Cuando el Chivita Sibardi se enteró que Dios había muerto su manera de encarar un partido de fútbol cambió rotundamente. Desde pendejo, el Chivita se destacó por su buena pegada, su gambeta larga y su manera de anticipar la jugada.
Sebastián Ganzburg
Cuando el Chivita Sibardi se enteró que Dios había muerto su manera de encarar un partido de fútbol cambió rotundamente.
Desde pendejo, el Chivita se destacó por su buena pegada, su gambeta larga y su manera de anticipar la jugada. Principesco en la cancha como Redondo e inteligente como Riquelme, ya desde inferiores, varios clubes lo miraban interesados en incorporarlo entre sus filas. Con casi veintidos años el pibe ya había pasado por varios equipos importantes en el norte argentino como Talleres de Perico, Juventud Antoniana de Salta, hasta que desembocó, en la CAI de Comodoro Rivadavia. Allí se encontró con un técnico que lo marcó para siempre. Justiniano Quipildor. Hombre bajo, seductor, de voz tenue. Gran lector y buena gente. Justiniano venía de Bolivia, había dirigido en The Strongest, los Tigres de La Paz, el equipo más antiguo de aquel país.
Sabía tanto de fútbol como de filosofía y música. Era un tipo extraño, raro. Sobre todo para los jugadores quienes no se caracterizan por el gusto de la lectura. Durante la semana de entrenamiento que iba de lunes a viernes, utilizaba el lunes para que sus dirigidos lean o él les leía. Algunos no estaban muy contentos con la idea, sin embargo era el técnico y había que escucharlo. Los sentaba en medio de la cancha, a su alrededor, y comenzaba con el texto.
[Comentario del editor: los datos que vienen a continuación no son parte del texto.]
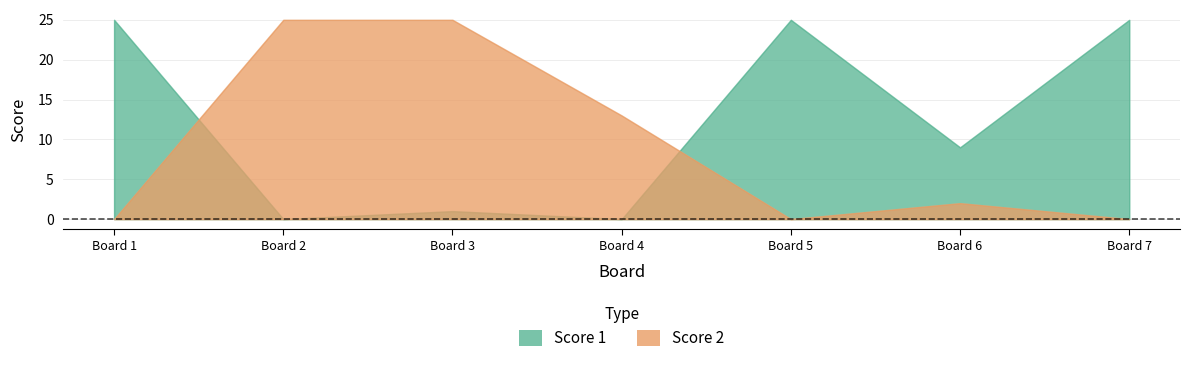

How many interior local valleys does the Score 2 series have?

1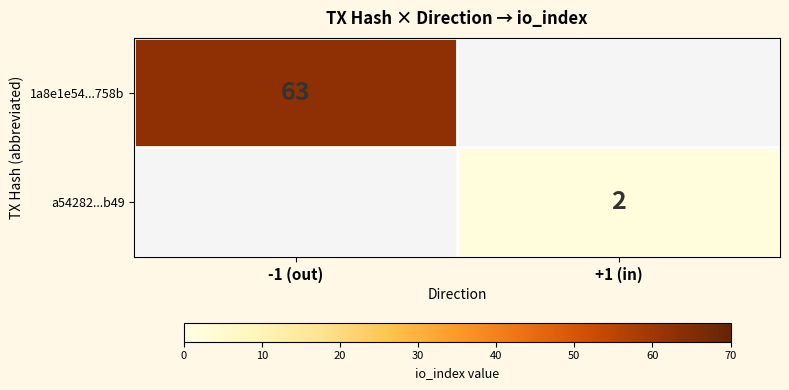

Is it true that a54282...b49 equals 0.8 at +1 (in)?

False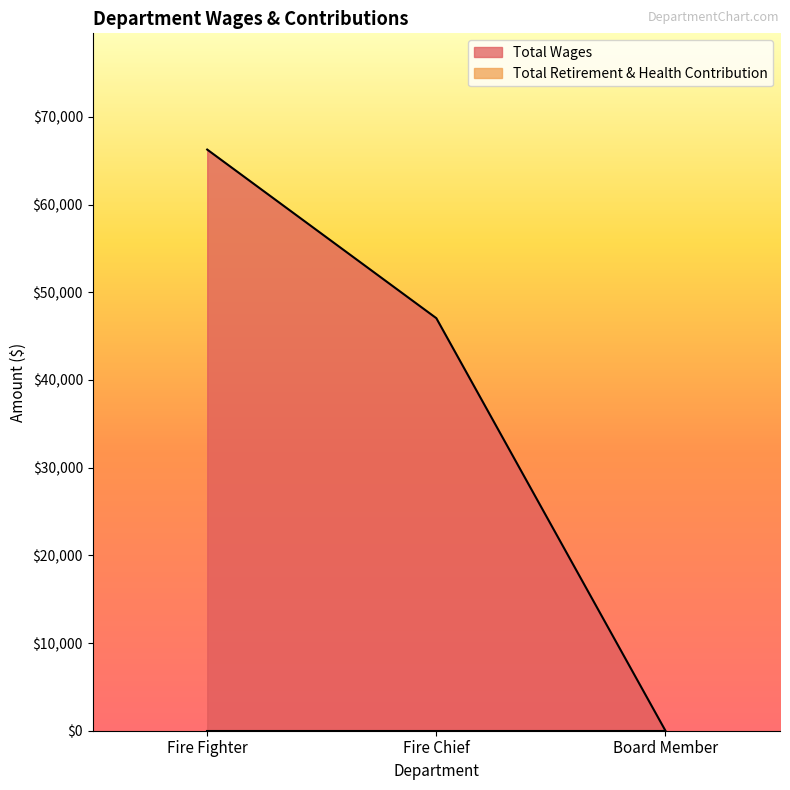

List the labels in order of value, smallest first.

Board Member, Fire Chief, Fire Fighter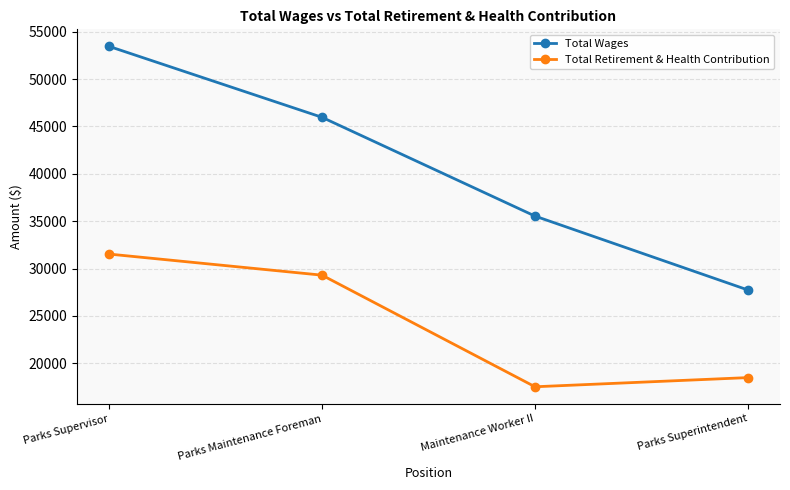

Reading left to right, what are all the values shown in this chart?

Total Wages: Parks Supervisor=53455	Parks Maintenance Foreman=45967	Maintenance Worker II=35542	Parks Superintendent=27740
Total Retirement & Health Contribution: Parks Supervisor=31535	Parks Maintenance Foreman=29308	Maintenance Worker II=17530	Parks Superintendent=18498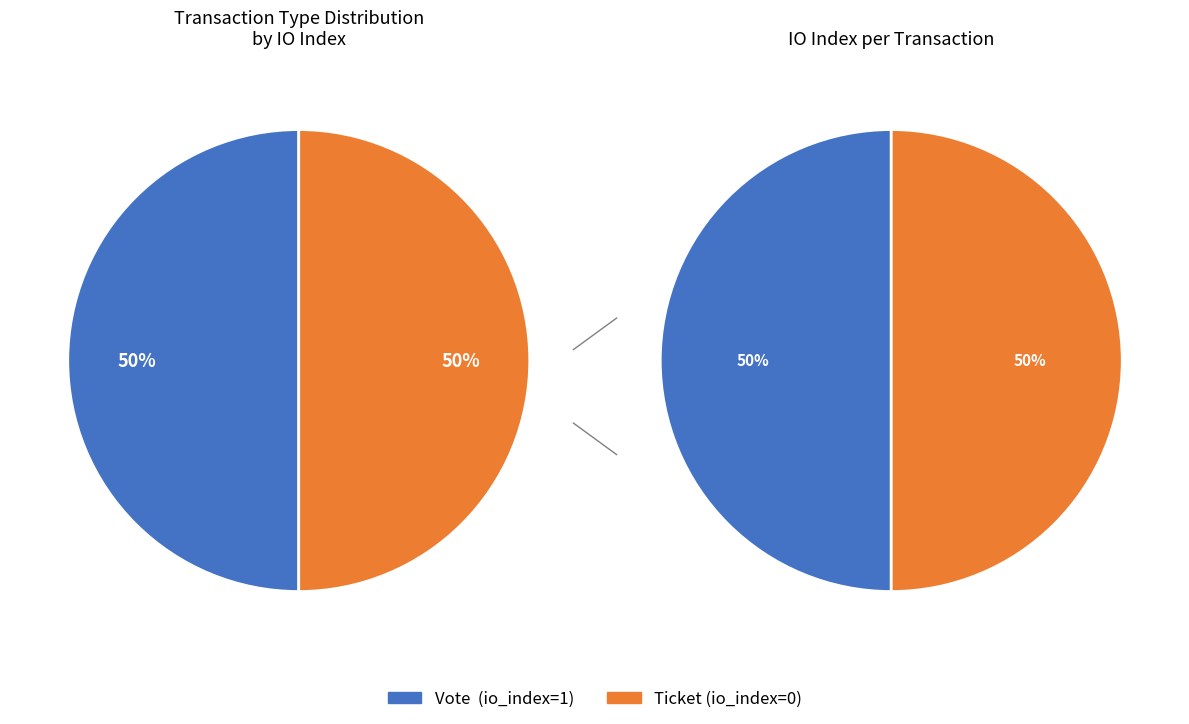

Combined, what portion of the pie is Vote and Ticket?

100.0%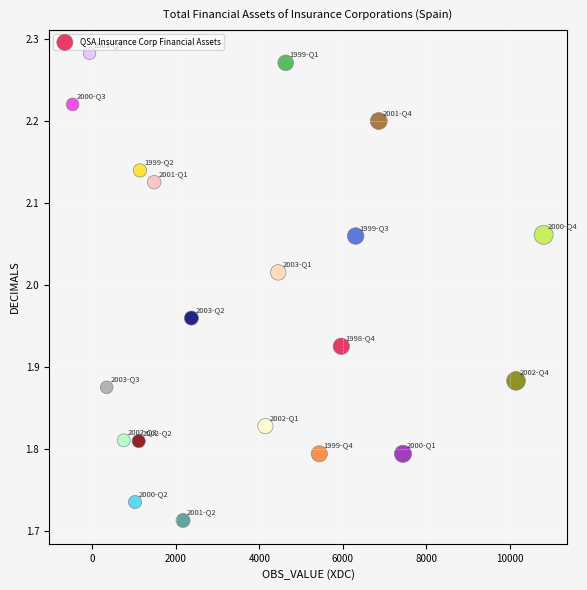

What is the range of X values (max minus min)?

11284.0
Así fue como el Chivita Sibardi conoció a Nietzche y se enteró que un siglo atrás anunciaba, éste pensador, la muerte de Dios. Por supuesto que después de semejante descubrimiento su vida cambió diametralmente. Con la muerte de Dios, explicaba el técnico, se termina un sin fin de conceptos judeocristianos. Fundamentalmente el de la falsa moral, entonces Quipildor se paraba en el centro del campo de juego y como si fuera un catedrático de La Sorbona, continuaba. El cristianismo se basa en una moralidad falsa porque esa moralidad está pensada desde una trascendencia que tiene mucho de fantástica y poco de real. La humanidad cambiará cuando el hombre construya una nueva moralidad, pensada desde el hombre. La superación del hombre por el hombre.
La cuestión es que en un partido con Cipolletti de Río Negro, Sibardi estaba jugando de enganche. De diez. El saguero central, un tipo grandote, flaco y agresivo lo tenía mal. Desde comenzado el encuentro que lo venía atosigando, insultando, pateando. De repente, el árbitro, localista, cobra penal para Cippoletti. Juárez, como se llamaba el saguero, era el encargado de ejecutar la pena máxima. Faltaban doce minutos. Partido empatado a uno, con la CAI metida en su propio campo. Es decir, si Juárez la embocaba, era casi imposible remontar el marcador y la victoria era fundamental para continuar entre los cuatro primeros y poder entrar en la promoción para ascender al Nacional B.
El Ratón Juárez agarró la pelota, se agachó, la colocó en el punto del penal. Caminó cuatro pasos hacia atrás y cuando el juez tocó el silbato, el Chivita observó atentamente cómo Juárez se persignaba. Desde la mitad de la cancha observó sus labios: ayudame Dios, alcanzó a dilucidar e inmediatamente se oyó, en medio del atónito silencio, generado, siempre, cuando se está por patear un penal, ¡Juárez, Dios murió! El grito le llegó al Ratón justo cuando apoyaba la izquierda para pegarle con la diestra, cruzada al palo derecho del arquero que ya se había jugado para el lado contrario. Lo cierto es que Juárez se resbaló y erró el penal. Indignado salió corriendo hasta la mitad de la cancha. Lo agarró al Chivita del cuello, le escupió la cara, le pegó una trompada en el estómago, mientras le decía, ateo hijo de puta, ateo hijo de puta. El árbitro no tuvo más remedio que mostrarle la tarjeta roja.
Luego de finalizar el partido, que la CAI ganó dos a uno, siendo Sibardi quien marcó el último tanto, sobre el final del juego, Juárez en declaraciones a la prensa, pedía que Sibardi sea expulsado de su equipo y hasta de la liga, por hereje y ateo. Que no se arrepentía de haberlo escupido y golpeado, que lo volvería hacer y hasta se animó a decir que si los militares estarían en el poder estas cosas no pasarían en el fútbol argentino.